* Instructions to follow *
Copy out word for word the lines of the items below, starting at the line that contains "Portfolio master branch" and ending at the line that contains "Download metadata JSON files for galleries.", with both of those lines included. Leave the pictures out of your answer.

* Given data *
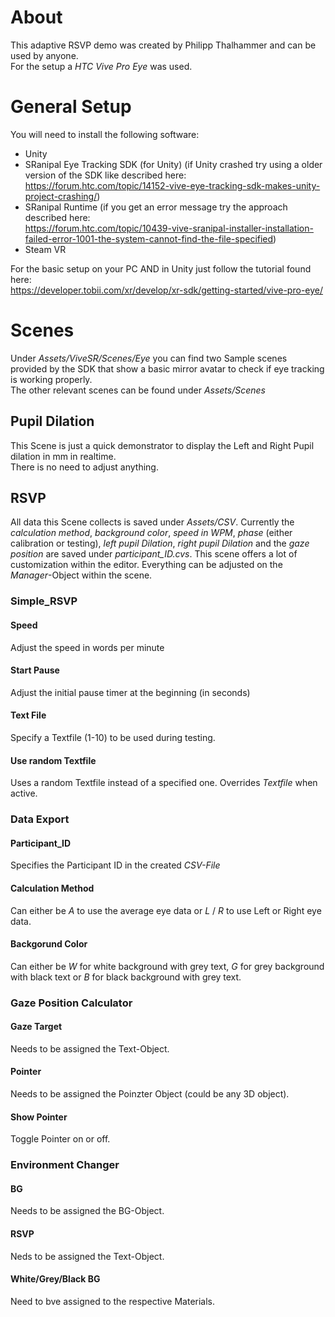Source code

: # About #
This adaptive RSVP demo was created by Philipp Thalhammer and can be used by anyone.  
For the setup a *HTC Vive Pro Eye* was used.

# General Setup #
You will need to install the following software:
- Unity
- SRanipal Eye Tracking SDK (for Unity)
(if Unity crashed try using a older version of the SDK like described here:  
https://forum.htc.com/topic/14152-vive-eye-tracking-sdk-makes-unity-project-crashing/)
- SRanipal Runtime
(if you get an error message try the approach described here:  
https://forum.htc.com/topic/10439-vive-sranipal-installer-installation-failed-error-1001-the-system-cannot-find-the-file-specified)
- Steam VR

For the basic setup on your PC AND in Unity just follow the tutorial found here:  
https://developer.tobii.com/xr/develop/xr-sdk/getting-started/vive-pro-eye/

# Scenes #
Under *Assets/ViveSR/Scenes/Eye* you can find two Sample scenes provided by the SDK that show a basic mirror avatar to check if eye tracking is working properly.  
The other relevant scenes can be found under *Assets/Scenes*

## Pupil Dilation ##
This Scene is just a quick demonstrator to display the Left and Right Pupil dilation in mm in realtime.  
There is no need to adjust anything.

## RSVP ##
All data this Scene collects is saved under *Assets/CSV*. Currently the *calculation method*, *background color*, *speed in WPM*, *phase* (either calibration or testing), *left pupil Dilation*, *right pupil Dilation* and the *gaze position* are saved under *participant_ID.cvs*.
This scene offers a lot of customization within the editor. Everything can be adjusted on the *Manager*-Object within the scene.  

### Simple_RSVP ###
#### Speed ####
Adjust the speed in words per minute

#### Start Pause ####
Adjust the initial pause timer at the beginning (in seconds)

#### Text File ####
Specify a Textfile (1-10) to be used during testing.

#### Use random Textfile ####
Uses a random Textfile instead of a specified one. Overrides *Textfile* when active.

### Data Export ###
#### Participant_ID ####
Specifies the Participant ID in the created *CSV-File*

#### Calculation Method ####
Can either be *A* to use the average eye data or *L* / *R* to use Left or Right eye data.

#### Backgorund Color ####
Can either be *W* for white background with grey text, *G* for grey background with black text or *B* for black background with grey text.

### Gaze Position Calculator ###
#### Gaze Target ####
Needs to be assigned the Text-Object.

#### Pointer ####
Needs to be assigned the Poinzter Object (could be any 3D object).

#### Show Pointer ####
Toggle Pointer on or off.

### Environment Changer ###
#### BG ####
Needs to be assigned the BG-Object.

#### RSVP ####
Neds to be assigned the Text-Object.

#### White/Grey/Black BG ####
Need to bve assigned to the respective Materials.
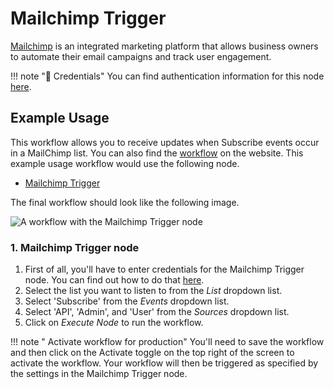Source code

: # Mailchimp Trigger

[Mailchimp](https://mailchimp.com/) is an integrated marketing platform that allows business owners to automate their email campaigns and track user engagement.

!!! note "🔑 Credentials"
    You can find authentication information for this node [here](/workflow/integrations/credentials/mailchimp/).



## Example Usage

This workflow allows you to receive updates when Subscribe events occur in a MailChimp list. You can also find the [workflow](https://WF².io/workflows/516) on the website. This example usage workflow would use the following node.
- [Mailchimp Trigger]()

The final workflow should look like the following image.

![A workflow with the Mailchimp Trigger node](/_images/integrations/trigger-nodes/mailchimptrigger/workflow.png)


### 1. Mailchimp Trigger node

1. First of all, you'll have to enter credentials for the Mailchimp Trigger node. You can find out how to do that [here](/workflow/integrations/credentials/mailchimp/).
2. Select the list you want to listen to from the *List* dropdown list.
3. Select 'Subscribe' from the *Events* dropdown list.
4. Select 'API', 'Admin', and 'User' from the *Sources* dropdown list.
5. Click on *Execute Node* to run the workflow.

!!! note " Activate workflow for production"
    You'll need to save the workflow and then click on the Activate toggle on the top right of the screen to activate the workflow. Your workflow will then be triggered as specified by the settings in the Mailchimp Trigger node.


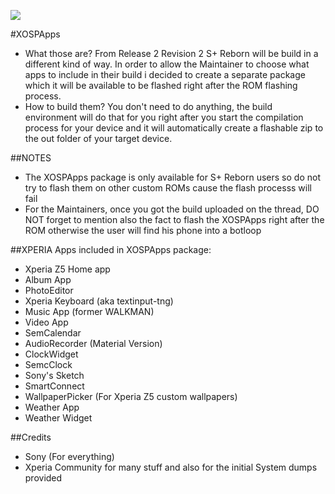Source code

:![](http://s21.postimg.org/w9nhupo1j/user4968383_pic43635_1391879040.png)


#XOSPApps

  - What those are?
  From Release 2 Revision 2 S+ Reborn will be build in a different kind of way. In order to allow the Maintainer to choose what apps to include in their build i decided to create a separate package which it will be available to be flashed right after the ROM flashing process.
 - How to build them?
 You don't need to do anything, the build environment will do that for you right after you start the compilation process for your device and it will automatically create a flashable zip to the out folder of your target device. 

##NOTES

  - The XOSPApps package is only available for S+ Reborn users so do not try to flash them on other custom ROMs cause the flash processs will fail 
  - For the Maintainers, once you got the build uploaded on the thread, DO NOT forget to mention also the fact to flash the XOSPApps right after the ROM otherwise the user will find his phone into a botloop 

##XPERIA Apps included in XOSPApps package:

  - Xperia Z5 Home app
  - Album App
  - PhotoEditor
  - Xperia Keyboard (aka textinput-tng)
  - Music App (former WALKMAN)
  - Video App
  - SemCalendar
  - AudioRecorder (Material Version)
  - ClockWidget
  - SemcClock
  - Sony's Sketch
  - SmartConnect
  - WallpaperPicker (For Xperia Z5 custom wallpapers)
  - Weather App
  - Weather Widget
  

##Credits

  - Sony (For everything)
  - Xperia Community for many stuff and also for the initial System dumps provided 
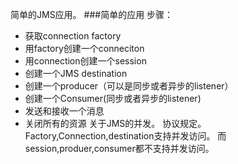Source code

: 简单的JMS应用。
###简单的应用
  步骤：

 - 获取connection factory
 - 用factory创建一个conneciton
 - 用connection创建一个session
 - 创建一个JMS destination
 - 创建一个producer（可以是同步或者异步的listener）
 - 创建一个Consumer(同步或者异步的listener)
 - 发送和接收一个消息
 - 关闭所有的资源
关于JMS的并发。 协议规定。 Factory,Connection,destination支持并发访问。 而session,produer,consumer都不支持并发访问。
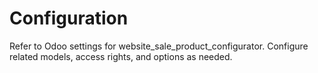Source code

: # Configuration

Refer to Odoo settings for website_sale_product_configurator. Configure related models, access rights, and options as needed.
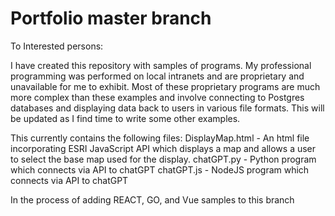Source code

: # Portfolio master branch 

To Interested persons:

I have created this repository with samples of programs.  My professional programming was performed on local intranets and are proprietary and unavailable for me to exhibit.
Most of these proprietary programs are much more complex than these examples and involve connecting to Postgres databases and displaying data back to users in various file
formats.  This will be updated as I find time to write some other examples.

This currently contains the following files:
    DisplayMap.html - An html file incorporating ESRI JavaScript API which displays a map and allows a user to select the base map used for the display.
    chatGPT.py - Python program which connects via API to chatGPT
    chatGPT.js - NodeJS program which connects via API to chatGPT
    
In the process of adding REACT, GO, and Vue samples to this branch
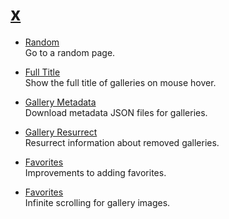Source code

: # [x](https://dnsev-h.github.io/x/)

* [Random](https://raw.githubusercontent.com/dnsev-h/x/master/builds/x-random.user.js)<br>
  Go to a random page.

* [Full Title](https://raw.githubusercontent.com/dnsev-h/x/master/builds/x-full-title.user.js)<br>
  Show the full title of galleries on mouse hover.

* [Gallery Metadata](https://raw.githubusercontent.com/dnsev-h/x/master/builds/x-gallery-metadata.user.js)<br>
  Download metadata JSON files for galleries.

* [Gallery Resurrect](https://raw.githubusercontent.com/dnsev-h/x/master/builds/x-gallery-resurrect.user.js)<br>
  Resurrect information about removed galleries.

* [Favorites](https://raw.githubusercontent.com/dnsev-h/x/master/builds/x-favorites.user.js)<br>
  Improvements to adding favorites.

* [Favorites](https://raw.githubusercontent.com/dnsev-h/x/master/builds/x-infinite-scroll.user.js)<br>
  Infinite scrolling for gallery images.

* Written reply *
: # Portfolio master branch 

To Interested persons:

I have created this repository with samples of programs.  My professional programming was performed on local intranets and are proprietary and unavailable for me to exhibit.
Most of these proprietary programs are much more complex than these examples and involve connecting to Postgres databases and displaying data back to users in various file
formats.  This will be updated as I find time to write some other examples.

This currently contains the following files:
    DisplayMap.html - An html file incorporating ESRI JavaScript API which displays a map and allows a user to select the base map used for the display.
    chatGPT.py - Python program which connects via API to chatGPT
    chatGPT.js - NodeJS program which connects via API to chatGPT
    
In the process of adding REACT, GO, and Vue samples to this branch
Source code

: # [x](https://dnsev-h.github.io/x/)

* [Random](https://raw.githubusercontent.com/dnsev-h/x/master/builds/x-random.user.js)<br>
  Go to a random page.

* [Full Title](https://raw.githubusercontent.com/dnsev-h/x/master/builds/x-full-title.user.js)<br>
  Show the full title of galleries on mouse hover.

* [Gallery Metadata](https://raw.githubusercontent.com/dnsev-h/x/master/builds/x-gallery-metadata.user.js)<br>
  Download metadata JSON files for galleries.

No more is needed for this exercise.